Jean de CONDÉ, auteur cité dans le Littré

JEAN DE CONDÉ (12??-?)

Dans le texte d'origine du Littré, les auteurs pouvaient être nommés par de nombreuses variantes. Dans cette version en ligne, la forme JEAN DE CONDÉ a été choisie.

Ménestrel, fils de Baudouin de Condé

114 citations dans le Littré

Œuvres citées dans le dictionnaire Littré

Cette liste des œuvres a été compilée manuellement pour ce site web. Elle n'est pas exhaustive, et privilégie autant que possible les références aux éditions originales. Elle peut toutefois comprendre des publications contemporaines d'É. Littré, lorsque ce dernier était explicite sur ses sources ou qu'il cite des compilations.
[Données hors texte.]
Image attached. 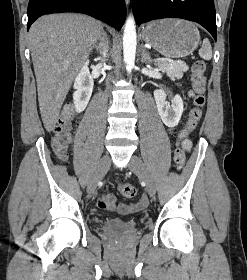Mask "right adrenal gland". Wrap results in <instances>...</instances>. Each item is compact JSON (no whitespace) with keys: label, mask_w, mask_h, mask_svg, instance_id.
<instances>
[{"label":"right adrenal gland","mask_w":247,"mask_h":280,"mask_svg":"<svg viewBox=\"0 0 247 280\" xmlns=\"http://www.w3.org/2000/svg\"><path fill=\"white\" fill-rule=\"evenodd\" d=\"M103 41L102 42H100L98 45H95L94 47L96 48V50H97V52H99L100 54H102L103 53Z\"/></svg>","instance_id":"right-adrenal-gland-1"}]
</instances>
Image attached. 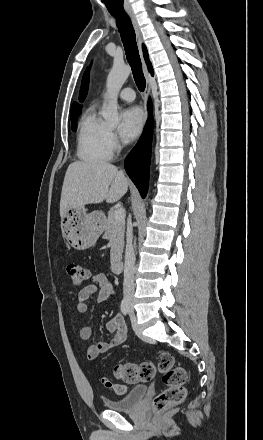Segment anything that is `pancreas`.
<instances>
[{"mask_svg": "<svg viewBox=\"0 0 263 440\" xmlns=\"http://www.w3.org/2000/svg\"><path fill=\"white\" fill-rule=\"evenodd\" d=\"M115 210L108 212V217L104 224V238L109 240L111 247L110 261L116 262L121 258L124 247L125 219L117 221L114 217Z\"/></svg>", "mask_w": 263, "mask_h": 440, "instance_id": "pancreas-1", "label": "pancreas"}]
</instances>
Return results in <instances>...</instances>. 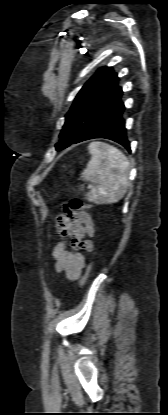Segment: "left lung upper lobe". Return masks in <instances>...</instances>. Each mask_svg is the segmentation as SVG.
Returning a JSON list of instances; mask_svg holds the SVG:
<instances>
[{
	"label": "left lung upper lobe",
	"mask_w": 168,
	"mask_h": 415,
	"mask_svg": "<svg viewBox=\"0 0 168 415\" xmlns=\"http://www.w3.org/2000/svg\"><path fill=\"white\" fill-rule=\"evenodd\" d=\"M118 76L112 67L100 68L82 87L67 113L58 151L76 143L96 116L115 97L122 93Z\"/></svg>",
	"instance_id": "5c2ea615"
}]
</instances>
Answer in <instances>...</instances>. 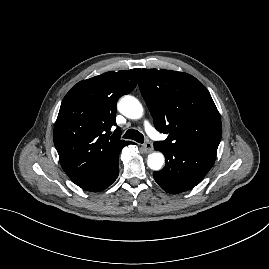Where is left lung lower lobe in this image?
<instances>
[{"instance_id":"0a47b994","label":"left lung lower lobe","mask_w":269,"mask_h":269,"mask_svg":"<svg viewBox=\"0 0 269 269\" xmlns=\"http://www.w3.org/2000/svg\"><path fill=\"white\" fill-rule=\"evenodd\" d=\"M166 158L161 171H155V181L168 193H180L199 184L214 164L216 151L196 147L158 146Z\"/></svg>"}]
</instances>
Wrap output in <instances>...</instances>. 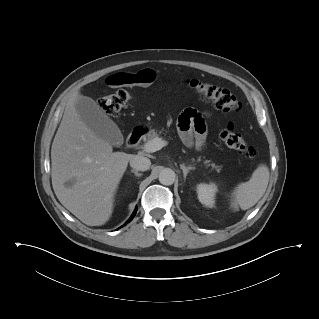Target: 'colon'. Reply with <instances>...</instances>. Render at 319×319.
<instances>
[{
	"label": "colon",
	"mask_w": 319,
	"mask_h": 319,
	"mask_svg": "<svg viewBox=\"0 0 319 319\" xmlns=\"http://www.w3.org/2000/svg\"><path fill=\"white\" fill-rule=\"evenodd\" d=\"M109 83L119 86V89L113 94L102 97L100 99V107L106 114L118 116L128 107L131 99V93L127 88L139 84L140 80L131 75L115 74L109 78ZM187 84L204 97L206 101L212 103L223 112H235L240 107L235 95L226 88L196 80H190ZM220 138L228 147L239 151L245 157L253 159L256 156L255 148L236 133L231 125L226 126L220 132Z\"/></svg>",
	"instance_id": "5ec220e1"
}]
</instances>
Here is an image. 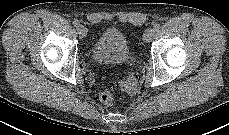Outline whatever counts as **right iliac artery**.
Masks as SVG:
<instances>
[{
	"label": "right iliac artery",
	"mask_w": 229,
	"mask_h": 135,
	"mask_svg": "<svg viewBox=\"0 0 229 135\" xmlns=\"http://www.w3.org/2000/svg\"><path fill=\"white\" fill-rule=\"evenodd\" d=\"M73 25L78 28L80 26V22L78 20H74Z\"/></svg>",
	"instance_id": "1"
}]
</instances>
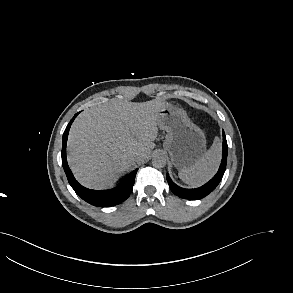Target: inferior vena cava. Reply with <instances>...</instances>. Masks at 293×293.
Masks as SVG:
<instances>
[{
	"label": "inferior vena cava",
	"instance_id": "obj_1",
	"mask_svg": "<svg viewBox=\"0 0 293 293\" xmlns=\"http://www.w3.org/2000/svg\"><path fill=\"white\" fill-rule=\"evenodd\" d=\"M139 161V157L138 156H132L131 158H130V162H132V163H136V162H138Z\"/></svg>",
	"mask_w": 293,
	"mask_h": 293
}]
</instances>
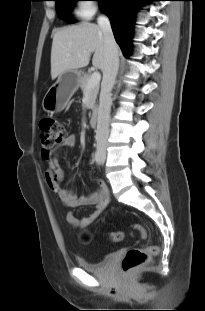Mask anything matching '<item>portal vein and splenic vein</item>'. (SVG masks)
I'll return each mask as SVG.
<instances>
[{"label":"portal vein and splenic vein","mask_w":205,"mask_h":311,"mask_svg":"<svg viewBox=\"0 0 205 311\" xmlns=\"http://www.w3.org/2000/svg\"><path fill=\"white\" fill-rule=\"evenodd\" d=\"M100 80H101V74H100V72H97V71L94 72V73L91 75L90 80L88 81L87 88L90 89V88L94 87L95 85H99Z\"/></svg>","instance_id":"18ae733b"}]
</instances>
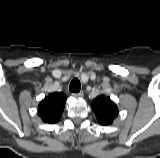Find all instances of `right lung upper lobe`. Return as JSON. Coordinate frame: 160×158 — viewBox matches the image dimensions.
I'll list each match as a JSON object with an SVG mask.
<instances>
[{
	"instance_id": "1",
	"label": "right lung upper lobe",
	"mask_w": 160,
	"mask_h": 158,
	"mask_svg": "<svg viewBox=\"0 0 160 158\" xmlns=\"http://www.w3.org/2000/svg\"><path fill=\"white\" fill-rule=\"evenodd\" d=\"M67 97L62 92H54L45 97L38 107V115L46 123L57 122L63 112Z\"/></svg>"
}]
</instances>
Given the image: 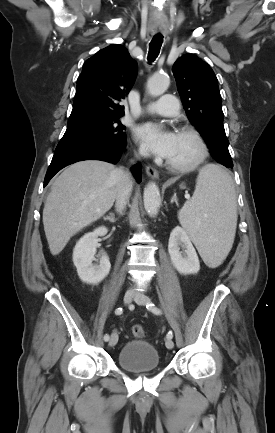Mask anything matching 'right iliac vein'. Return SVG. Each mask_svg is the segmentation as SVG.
I'll list each match as a JSON object with an SVG mask.
<instances>
[{
  "mask_svg": "<svg viewBox=\"0 0 275 433\" xmlns=\"http://www.w3.org/2000/svg\"><path fill=\"white\" fill-rule=\"evenodd\" d=\"M134 295L135 294L133 292H131V291L126 292L125 295H124V303L127 304V305L130 304L131 301H132V299H133V297H134ZM117 342H118V334H117L116 331H114L111 334V337H110V340H109V346L113 347V346H115L117 344Z\"/></svg>",
  "mask_w": 275,
  "mask_h": 433,
  "instance_id": "right-iliac-vein-1",
  "label": "right iliac vein"
}]
</instances>
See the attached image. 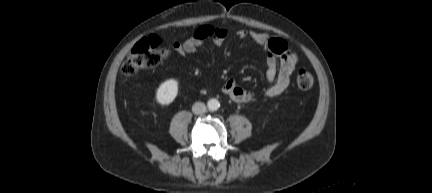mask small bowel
Here are the masks:
<instances>
[{
    "mask_svg": "<svg viewBox=\"0 0 432 193\" xmlns=\"http://www.w3.org/2000/svg\"><path fill=\"white\" fill-rule=\"evenodd\" d=\"M241 40L252 39L267 52L266 79L270 83L264 94L275 97L282 94L290 84V76L298 62L297 53L288 47L285 40L272 37L267 33L249 31L238 28L235 31ZM226 36L224 29L211 26H201L194 35L184 42H174L172 47L180 55L192 54L207 40L220 45ZM223 93L235 102L245 103L254 98V94L240 87L233 79H229L223 86Z\"/></svg>",
    "mask_w": 432,
    "mask_h": 193,
    "instance_id": "small-bowel-1",
    "label": "small bowel"
}]
</instances>
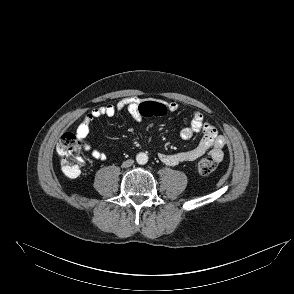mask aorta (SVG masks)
Wrapping results in <instances>:
<instances>
[{
  "instance_id": "aorta-1",
  "label": "aorta",
  "mask_w": 294,
  "mask_h": 294,
  "mask_svg": "<svg viewBox=\"0 0 294 294\" xmlns=\"http://www.w3.org/2000/svg\"><path fill=\"white\" fill-rule=\"evenodd\" d=\"M136 161L140 165H144L148 162V155L144 152H140L136 155Z\"/></svg>"
}]
</instances>
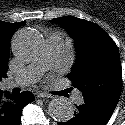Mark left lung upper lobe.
Here are the masks:
<instances>
[{
  "label": "left lung upper lobe",
  "instance_id": "1",
  "mask_svg": "<svg viewBox=\"0 0 125 125\" xmlns=\"http://www.w3.org/2000/svg\"><path fill=\"white\" fill-rule=\"evenodd\" d=\"M68 29L76 44L77 59L67 78L83 95L84 103L117 105L122 89L119 50L97 24L73 16L51 20Z\"/></svg>",
  "mask_w": 125,
  "mask_h": 125
}]
</instances>
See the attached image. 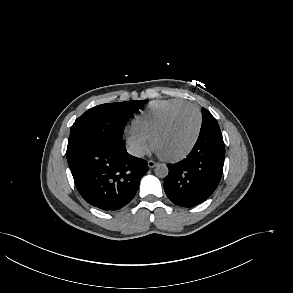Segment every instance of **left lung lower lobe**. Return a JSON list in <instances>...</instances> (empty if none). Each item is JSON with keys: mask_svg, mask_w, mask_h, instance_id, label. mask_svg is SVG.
<instances>
[{"mask_svg": "<svg viewBox=\"0 0 293 293\" xmlns=\"http://www.w3.org/2000/svg\"><path fill=\"white\" fill-rule=\"evenodd\" d=\"M224 157L220 130L200 133L185 159L167 165L169 173L164 190L168 198L182 207H192L208 199L220 182Z\"/></svg>", "mask_w": 293, "mask_h": 293, "instance_id": "obj_1", "label": "left lung lower lobe"}]
</instances>
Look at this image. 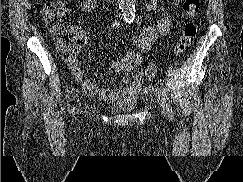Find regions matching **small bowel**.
Wrapping results in <instances>:
<instances>
[{"label": "small bowel", "mask_w": 243, "mask_h": 182, "mask_svg": "<svg viewBox=\"0 0 243 182\" xmlns=\"http://www.w3.org/2000/svg\"><path fill=\"white\" fill-rule=\"evenodd\" d=\"M174 5L179 4L182 0H169ZM160 0H150L148 4L149 10H154ZM97 7V0H85L81 5V11L84 13L91 12ZM121 26L119 21L110 24V30L114 31ZM174 28L173 20L170 16H166L158 21L157 29L150 26H143L139 33L133 38V49L127 51L123 57L111 63L114 72L122 74V88L115 91H107L100 88L98 84L84 77L83 70L79 67L76 58L67 60V65L80 83L81 87L96 96L98 99L106 102H115L121 97L137 95L142 86V79L139 75L130 77L131 71L139 67L143 62V55L149 52L159 36L169 34ZM89 45V38L80 34L77 49L85 48Z\"/></svg>", "instance_id": "small-bowel-1"}]
</instances>
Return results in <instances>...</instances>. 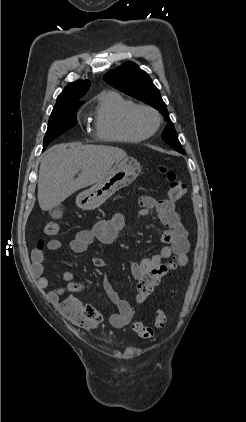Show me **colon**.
<instances>
[{"label":"colon","mask_w":246,"mask_h":422,"mask_svg":"<svg viewBox=\"0 0 246 422\" xmlns=\"http://www.w3.org/2000/svg\"><path fill=\"white\" fill-rule=\"evenodd\" d=\"M161 171L166 174L169 182L167 190L168 198L173 201L180 199L186 192L185 184L177 178L173 171H169L164 167L161 168ZM43 231L46 235L53 236L59 232V226L56 223L49 222L44 226ZM38 249L42 250L41 243H39ZM187 263V255L180 254L145 273L141 279L138 280L137 301L139 303H143L154 291L155 287L160 283L164 276L179 267L185 266ZM166 323L167 317L165 313L160 309L156 310L154 317V324L156 328L162 329L166 326ZM132 327L133 330L143 338L151 337L153 333L151 328L143 325L141 322H135Z\"/></svg>","instance_id":"colon-1"}]
</instances>
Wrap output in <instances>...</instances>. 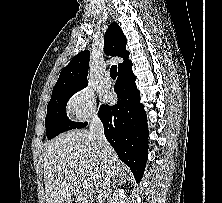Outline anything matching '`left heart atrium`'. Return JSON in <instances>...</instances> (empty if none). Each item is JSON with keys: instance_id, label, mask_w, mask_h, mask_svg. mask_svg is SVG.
<instances>
[{"instance_id": "1", "label": "left heart atrium", "mask_w": 222, "mask_h": 203, "mask_svg": "<svg viewBox=\"0 0 222 203\" xmlns=\"http://www.w3.org/2000/svg\"><path fill=\"white\" fill-rule=\"evenodd\" d=\"M109 98V96H106V99H108Z\"/></svg>"}]
</instances>
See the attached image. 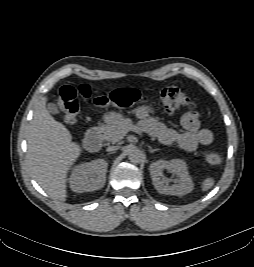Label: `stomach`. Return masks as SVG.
I'll use <instances>...</instances> for the list:
<instances>
[{"label": "stomach", "mask_w": 254, "mask_h": 267, "mask_svg": "<svg viewBox=\"0 0 254 267\" xmlns=\"http://www.w3.org/2000/svg\"><path fill=\"white\" fill-rule=\"evenodd\" d=\"M122 114H120V113H116V112H109L108 114H106L105 116H104V120L106 121V122H111V121H113V120H116V119H122Z\"/></svg>", "instance_id": "0dacf381"}]
</instances>
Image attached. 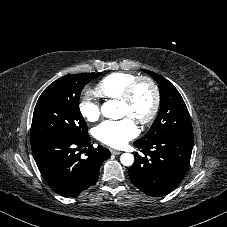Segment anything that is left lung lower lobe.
<instances>
[{
  "label": "left lung lower lobe",
  "mask_w": 227,
  "mask_h": 227,
  "mask_svg": "<svg viewBox=\"0 0 227 227\" xmlns=\"http://www.w3.org/2000/svg\"><path fill=\"white\" fill-rule=\"evenodd\" d=\"M129 168L131 182L147 195L161 197L172 192L186 175L193 149V133L167 136L150 142H134Z\"/></svg>",
  "instance_id": "left-lung-lower-lobe-1"
}]
</instances>
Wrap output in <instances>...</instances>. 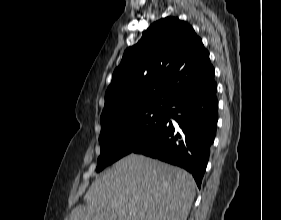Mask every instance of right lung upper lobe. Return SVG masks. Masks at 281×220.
Listing matches in <instances>:
<instances>
[{"label":"right lung upper lobe","instance_id":"1","mask_svg":"<svg viewBox=\"0 0 281 220\" xmlns=\"http://www.w3.org/2000/svg\"><path fill=\"white\" fill-rule=\"evenodd\" d=\"M209 52L185 21L160 19L125 50L105 94L101 128L144 110L167 109L178 97L214 81Z\"/></svg>","mask_w":281,"mask_h":220}]
</instances>
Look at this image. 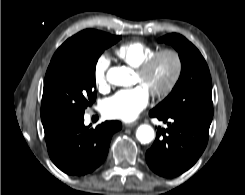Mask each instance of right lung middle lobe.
<instances>
[{"mask_svg": "<svg viewBox=\"0 0 245 195\" xmlns=\"http://www.w3.org/2000/svg\"><path fill=\"white\" fill-rule=\"evenodd\" d=\"M120 39L88 29L66 40L53 55L45 75L41 116L55 123L84 116L96 98L98 58Z\"/></svg>", "mask_w": 245, "mask_h": 195, "instance_id": "1", "label": "right lung middle lobe"}]
</instances>
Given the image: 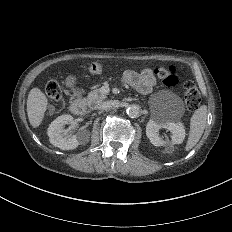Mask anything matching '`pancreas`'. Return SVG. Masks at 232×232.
<instances>
[{
  "label": "pancreas",
  "mask_w": 232,
  "mask_h": 232,
  "mask_svg": "<svg viewBox=\"0 0 232 232\" xmlns=\"http://www.w3.org/2000/svg\"><path fill=\"white\" fill-rule=\"evenodd\" d=\"M106 97L107 96L103 94L99 89H95L89 92L87 98H84L83 101L90 109H95L102 103V101Z\"/></svg>",
  "instance_id": "pancreas-1"
}]
</instances>
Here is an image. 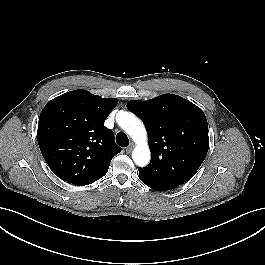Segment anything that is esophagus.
Masks as SVG:
<instances>
[{
  "label": "esophagus",
  "instance_id": "1",
  "mask_svg": "<svg viewBox=\"0 0 265 265\" xmlns=\"http://www.w3.org/2000/svg\"><path fill=\"white\" fill-rule=\"evenodd\" d=\"M133 148H134V144L131 143V144L126 148V152H127V153H131L132 150H133Z\"/></svg>",
  "mask_w": 265,
  "mask_h": 265
}]
</instances>
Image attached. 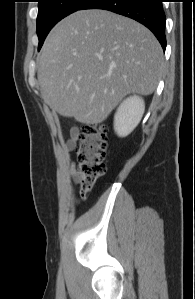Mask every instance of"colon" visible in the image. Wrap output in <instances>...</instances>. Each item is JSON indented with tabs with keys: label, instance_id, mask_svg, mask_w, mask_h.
I'll return each mask as SVG.
<instances>
[{
	"label": "colon",
	"instance_id": "1",
	"mask_svg": "<svg viewBox=\"0 0 195 299\" xmlns=\"http://www.w3.org/2000/svg\"><path fill=\"white\" fill-rule=\"evenodd\" d=\"M107 149L102 126L86 125L78 134L76 176L82 197H85L92 190L97 179L105 174Z\"/></svg>",
	"mask_w": 195,
	"mask_h": 299
}]
</instances>
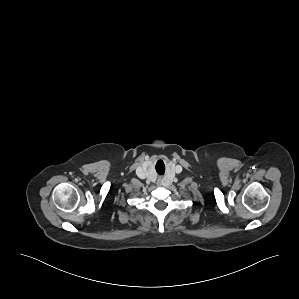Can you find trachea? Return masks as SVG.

Le dictionnaire imprimé contenait d'ailleurs une liste très partielle des œuvres et auteurs.

Titre de l'œuvre Date de parution Citations
Dits et contes de Baudouin de Condé et de son fils Jean de Condé 1866 111 citations

Quelques citations de Jean de CONDÉ

Voici un tirage aléatoire parmi ses 114 citations dans le Littré.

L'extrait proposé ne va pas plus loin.